Of course, this run would have never been possible had the Wizards simply returned the same Wall that the hoops world has watched for the past two seasons. You know, the one floating around the league average player efficiency rating with nothing resembling a jump shot or a control of the basketball.
But this Wall was unlike anything hoops fans had seen before, save from perhaps the most optimistic visions stemming from his lone season speeding through the college ranks.
On the surface, the numbers don't capture his improvement. In fact, his 7.6 assists per game puts him on pace for a career low. His 18.0 points per game would be a career high, but suggest he's more of a complementary piece rather than a franchise cornerstone.
Looking beyond the base numbers, though, offers a clear glimpse of just how far along the third-year guard really is. His field-goal percentage (44.6), free-throw percentage (81.9) and player efficiency rating (20.7) are all career bests. And his scoring numbers would push him into the elite discussion if he hadn't been limited to just 32.3 minutes per game.

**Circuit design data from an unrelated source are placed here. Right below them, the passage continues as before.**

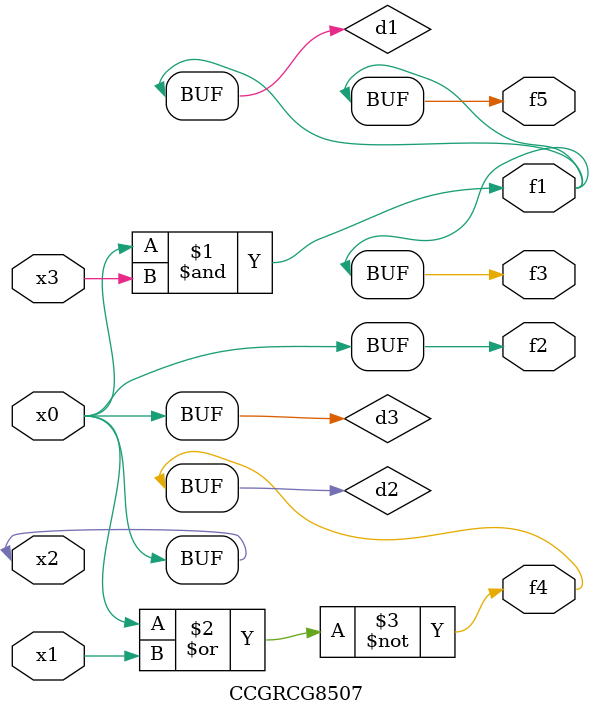
<source format=v>
module CCGRCG8507(
	input x0, x1, x2, x3,
	output f1, f2, f3, f4, f5
);

	wire d1, d2, d3;

	and (d1, x2, x3);
	nor (d2, x0, x1);
	buf (d3, x0, x2);
	assign f1 = d1;
	assign f2 = d3;
	assign f3 = d1;
	assign f4 = d2;
	assign f5 = d1;
endmodule

</source>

This improved version of Wall, combined with the steady hand of Nene (12.7 points, 6.7 rebounds per game) and tantalizing potential of rookie Bradley Beal (38.6 three-point percentage), won't simply put Washington into the playoff discussion.
It may offer the Wizards the brightest future in the Eastern Conference, assuming the Washington front office can lock up Wall in a long-term extension before he joins the star-studded 2014 free-agent class.
The Miami Heat, Indiana Pacers and Atlanta Hawks will have their own free agency issues to sort out. The Boston Celtics are perhaps already showing signs of their age, and the Nets and New York Knicks may not be far away from doing the same.
So could these Wizards be a playoff team with a healthy Wall? Absolutely.
But really, why should they stop there?